Exercise details
Retype all of the material below word for word, without changing anything.

☆ ☆ ☆

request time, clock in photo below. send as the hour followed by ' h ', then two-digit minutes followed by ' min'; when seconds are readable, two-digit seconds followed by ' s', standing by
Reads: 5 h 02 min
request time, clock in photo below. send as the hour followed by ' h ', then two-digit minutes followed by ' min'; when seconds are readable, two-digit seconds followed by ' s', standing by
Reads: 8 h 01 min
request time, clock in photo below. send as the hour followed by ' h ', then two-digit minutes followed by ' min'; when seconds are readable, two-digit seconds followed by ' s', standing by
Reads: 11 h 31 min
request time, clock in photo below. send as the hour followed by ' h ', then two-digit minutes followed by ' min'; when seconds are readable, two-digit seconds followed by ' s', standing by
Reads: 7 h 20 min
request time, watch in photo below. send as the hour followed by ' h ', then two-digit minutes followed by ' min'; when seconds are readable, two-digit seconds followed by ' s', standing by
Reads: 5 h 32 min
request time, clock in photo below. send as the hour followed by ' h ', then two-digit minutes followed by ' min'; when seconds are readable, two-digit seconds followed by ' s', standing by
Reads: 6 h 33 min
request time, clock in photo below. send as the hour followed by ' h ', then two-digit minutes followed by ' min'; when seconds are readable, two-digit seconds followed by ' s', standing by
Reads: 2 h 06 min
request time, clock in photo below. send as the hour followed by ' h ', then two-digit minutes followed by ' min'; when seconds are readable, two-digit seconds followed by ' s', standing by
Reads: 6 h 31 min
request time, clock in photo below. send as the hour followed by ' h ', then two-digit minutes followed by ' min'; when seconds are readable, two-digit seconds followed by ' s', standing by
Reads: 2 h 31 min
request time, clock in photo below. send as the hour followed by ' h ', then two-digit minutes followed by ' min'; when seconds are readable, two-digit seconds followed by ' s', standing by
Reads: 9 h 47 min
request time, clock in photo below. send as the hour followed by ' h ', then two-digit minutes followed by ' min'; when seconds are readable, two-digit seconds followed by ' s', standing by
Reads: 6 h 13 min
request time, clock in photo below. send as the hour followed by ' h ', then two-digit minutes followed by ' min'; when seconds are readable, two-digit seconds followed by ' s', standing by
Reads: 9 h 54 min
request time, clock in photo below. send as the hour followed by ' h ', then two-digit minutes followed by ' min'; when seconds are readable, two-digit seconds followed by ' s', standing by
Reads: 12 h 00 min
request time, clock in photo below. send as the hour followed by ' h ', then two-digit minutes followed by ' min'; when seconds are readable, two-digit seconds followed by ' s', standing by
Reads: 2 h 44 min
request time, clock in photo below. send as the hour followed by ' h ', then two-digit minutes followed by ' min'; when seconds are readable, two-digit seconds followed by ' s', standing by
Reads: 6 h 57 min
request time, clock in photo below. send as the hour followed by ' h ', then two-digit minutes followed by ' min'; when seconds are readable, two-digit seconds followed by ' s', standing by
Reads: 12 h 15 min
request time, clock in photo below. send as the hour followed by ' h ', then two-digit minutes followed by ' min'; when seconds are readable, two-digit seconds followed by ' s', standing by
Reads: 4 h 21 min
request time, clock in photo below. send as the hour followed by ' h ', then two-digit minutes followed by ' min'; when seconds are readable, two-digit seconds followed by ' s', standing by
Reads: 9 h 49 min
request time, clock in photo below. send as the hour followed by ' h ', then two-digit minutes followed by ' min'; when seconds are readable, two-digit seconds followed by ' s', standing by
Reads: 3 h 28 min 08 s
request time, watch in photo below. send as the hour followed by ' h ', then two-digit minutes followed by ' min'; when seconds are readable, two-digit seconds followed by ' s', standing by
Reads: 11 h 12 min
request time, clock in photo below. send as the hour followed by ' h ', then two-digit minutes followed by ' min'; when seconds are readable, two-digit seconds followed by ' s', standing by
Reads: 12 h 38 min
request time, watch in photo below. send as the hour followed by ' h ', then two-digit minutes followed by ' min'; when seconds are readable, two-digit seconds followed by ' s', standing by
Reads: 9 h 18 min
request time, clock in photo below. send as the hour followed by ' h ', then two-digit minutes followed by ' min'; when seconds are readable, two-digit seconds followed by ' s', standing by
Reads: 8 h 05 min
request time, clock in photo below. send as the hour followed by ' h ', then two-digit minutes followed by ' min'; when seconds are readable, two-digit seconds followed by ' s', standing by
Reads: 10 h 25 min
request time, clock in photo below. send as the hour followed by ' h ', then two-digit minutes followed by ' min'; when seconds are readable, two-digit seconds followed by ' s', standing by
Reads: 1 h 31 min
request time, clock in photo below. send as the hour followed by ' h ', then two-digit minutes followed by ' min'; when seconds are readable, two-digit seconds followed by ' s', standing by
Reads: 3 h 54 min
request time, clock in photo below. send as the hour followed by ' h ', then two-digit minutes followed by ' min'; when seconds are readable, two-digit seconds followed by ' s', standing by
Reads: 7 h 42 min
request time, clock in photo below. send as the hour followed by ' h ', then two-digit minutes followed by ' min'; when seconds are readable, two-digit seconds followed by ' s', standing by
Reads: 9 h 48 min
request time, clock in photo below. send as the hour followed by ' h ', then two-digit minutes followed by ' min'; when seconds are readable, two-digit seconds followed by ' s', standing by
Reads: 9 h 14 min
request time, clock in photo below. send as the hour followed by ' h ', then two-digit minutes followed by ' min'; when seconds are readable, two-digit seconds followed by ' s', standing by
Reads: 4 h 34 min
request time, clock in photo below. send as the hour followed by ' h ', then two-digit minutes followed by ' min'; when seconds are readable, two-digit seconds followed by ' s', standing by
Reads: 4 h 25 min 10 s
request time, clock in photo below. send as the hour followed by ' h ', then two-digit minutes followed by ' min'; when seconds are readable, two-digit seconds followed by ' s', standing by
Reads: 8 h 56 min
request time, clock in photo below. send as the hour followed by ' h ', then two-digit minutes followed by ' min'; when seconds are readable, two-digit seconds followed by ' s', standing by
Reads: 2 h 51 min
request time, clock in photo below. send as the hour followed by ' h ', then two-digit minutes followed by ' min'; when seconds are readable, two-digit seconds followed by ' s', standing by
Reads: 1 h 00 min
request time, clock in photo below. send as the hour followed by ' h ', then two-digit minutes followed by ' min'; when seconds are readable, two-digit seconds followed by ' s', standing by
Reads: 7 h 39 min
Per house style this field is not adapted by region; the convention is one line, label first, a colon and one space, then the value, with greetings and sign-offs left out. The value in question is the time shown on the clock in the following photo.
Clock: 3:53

☆ ☆ ☆

Output for this exercise
request time, clock in photo below. send as the hour followed by ' h ', then two-digit minutes followed by ' min'; when seconds are readable, two-digit seconds followed by ' s', standing by
Reads: 5 h 02 min
request time, clock in photo below. send as the hour followed by ' h ', then two-digit minutes followed by ' min'; when seconds are readable, two-digit seconds followed by ' s', standing by
Reads: 8 h 01 min
request time, clock in photo below. send as the hour followed by ' h ', then two-digit minutes followed by ' min'; when seconds are readable, two-digit seconds followed by ' s', standing by
Reads: 11 h 31 min
request time, clock in photo below. send as the hour followed by ' h ', then two-digit minutes followed by ' min'; when seconds are readable, two-digit seconds followed by ' s', standing by
Reads: 7 h 20 min
request time, watch in photo below. send as the hour followed by ' h ', then two-digit minutes followed by ' min'; when seconds are readable, two-digit seconds followed by ' s', standing by
Reads: 5 h 32 min
request time, clock in photo below. send as the hour followed by ' h ', then two-digit minutes followed by ' min'; when seconds are readable, two-digit seconds followed by ' s', standing by
Reads: 6 h 33 min
request time, clock in photo below. send as the hour followed by ' h ', then two-digit minutes followed by ' min'; when seconds are readable, two-digit seconds followed by ' s', standing by
Reads: 2 h 06 min
request time, clock in photo below. send as the hour followed by ' h ', then two-digit minutes followed by ' min'; when seconds are readable, two-digit seconds followed by ' s', standing by
Reads: 6 h 31 min
request time, clock in photo below. send as the hour followed by ' h ', then two-digit minutes followed by ' min'; when seconds are readable, two-digit seconds followed by ' s', standing by
Reads: 2 h 31 min
request time, clock in photo below. send as the hour followed by ' h ', then two-digit minutes followed by ' min'; when seconds are readable, two-digit seconds followed by ' s', standing by
Reads: 9 h 47 min
request time, clock in photo below. send as the hour followed by ' h ', then two-digit minutes followed by ' min'; when seconds are readable, two-digit seconds followed by ' s', standing by
Reads: 6 h 13 min
request time, clock in photo below. send as the hour followed by ' h ', then two-digit minutes followed by ' min'; when seconds are readable, two-digit seconds followed by ' s', standing by
Reads: 9 h 54 min
request time, clock in photo below. send as the hour followed by ' h ', then two-digit minutes followed by ' min'; when seconds are readable, two-digit seconds followed by ' s', standing by
Reads: 12 h 00 min
request time, clock in photo below. send as the hour followed by ' h ', then two-digit minutes followed by ' min'; when seconds are readable, two-digit seconds followed by ' s', standing by
Reads: 2 h 44 min
request time, clock in photo below. send as the hour followed by ' h ', then two-digit minutes followed by ' min'; when seconds are readable, two-digit seconds followed by ' s', standing by
Reads: 6 h 57 min
request time, clock in photo below. send as the hour followed by ' h ', then two-digit minutes followed by ' min'; when seconds are readable, two-digit seconds followed by ' s', standing by
Reads: 12 h 15 min
request time, clock in photo below. send as the hour followed by ' h ', then two-digit minutes followed by ' min'; when seconds are readable, two-digit seconds followed by ' s', standing by
Reads: 4 h 21 min
request time, clock in photo below. send as the hour followed by ' h ', then two-digit minutes followed by ' min'; when seconds are readable, two-digit seconds followed by ' s', standing by
Reads: 9 h 49 min
request time, clock in photo below. send as the hour followed by ' h ', then two-digit minutes followed by ' min'; when seconds are readable, two-digit seconds followed by ' s', standing by
Reads: 3 h 28 min 08 s
request time, watch in photo below. send as the hour followed by ' h ', then two-digit minutes followed by ' min'; when seconds are readable, two-digit seconds followed by ' s', standing by
Reads: 11 h 12 min
request time, clock in photo below. send as the hour followed by ' h ', then two-digit minutes followed by ' min'; when seconds are readable, two-digit seconds followed by ' s', standing by
Reads: 12 h 38 min
request time, watch in photo below. send as the hour followed by ' h ', then two-digit minutes followed by ' min'; when seconds are readable, two-digit seconds followed by ' s', standing by
Reads: 9 h 18 min
request time, clock in photo below. send as the hour followed by ' h ', then two-digit minutes followed by ' min'; when seconds are readable, two-digit seconds followed by ' s', standing by
Reads: 8 h 05 min
request time, clock in photo below. send as the hour followed by ' h ', then two-digit minutes followed by ' min'; when seconds are readable, two-digit seconds followed by ' s', standing by
Reads: 10 h 25 min
request time, clock in photo below. send as the hour followed by ' h ', then two-digit minutes followed by ' min'; when seconds are readable, two-digit seconds followed by ' s', standing by
Reads: 1 h 31 min
request time, clock in photo below. send as the hour followed by ' h ', then two-digit minutes followed by ' min'; when seconds are readable, two-digit seconds followed by ' s', standing by
Reads: 3 h 54 min
request time, clock in photo below. send as the hour followed by ' h ', then two-digit minutes followed by ' min'; when seconds are readable, two-digit seconds followed by ' s', standing by
Reads: 7 h 42 min
request time, clock in photo below. send as the hour followed by ' h ', then two-digit minutes followed by ' min'; when seconds are readable, two-digit seconds followed by ' s', standing by
Reads: 9 h 48 min
request time, clock in photo below. send as the hour followed by ' h ', then two-digit minutes followed by ' min'; when seconds are readable, two-digit seconds followed by ' s', standing by
Reads: 9 h 14 min
request time, clock in photo below. send as the hour followed by ' h ', then two-digit minutes followed by ' min'; when seconds are readable, two-digit seconds followed by ' s', standing by
Reads: 4 h 34 min
request time, clock in photo below. send as the hour followed by ' h ', then two-digit minutes followed by ' min'; when seconds are readable, two-digit seconds followed by ' s', standing by
Reads: 4 h 25 min 10 s
request time, clock in photo below. send as the hour followed by ' h ', then two-digit minutes followed by ' min'; when seconds are readable, two-digit seconds followed by ' s', standing by
Reads: 8 h 56 min
request time, clock in photo below. send as the hour followed by ' h ', then two-digit minutes followed by ' min'; when seconds are readable, two-digit seconds followed by ' s', standing by
Reads: 2 h 51 min
request time, clock in photo below. send as the hour followed by ' h ', then two-digit minutes followed by ' min'; when seconds are readable, two-digit seconds followed by ' s', standing by
Reads: 1 h 00 min
request time, clock in photo below. send as the hour followed by ' h ', then two-digit minutes followed by ' min'; when seconds are readable, two-digit seconds followed by ' s', standing by
Reads: 7 h 39 min
Per house style this field is not adapted by region; the convention is one line, label first, a colon and one space, then the value, with greetings and sign-offs left out. The value in question is the time shown on the clock in the following photo.
Clock: 3:53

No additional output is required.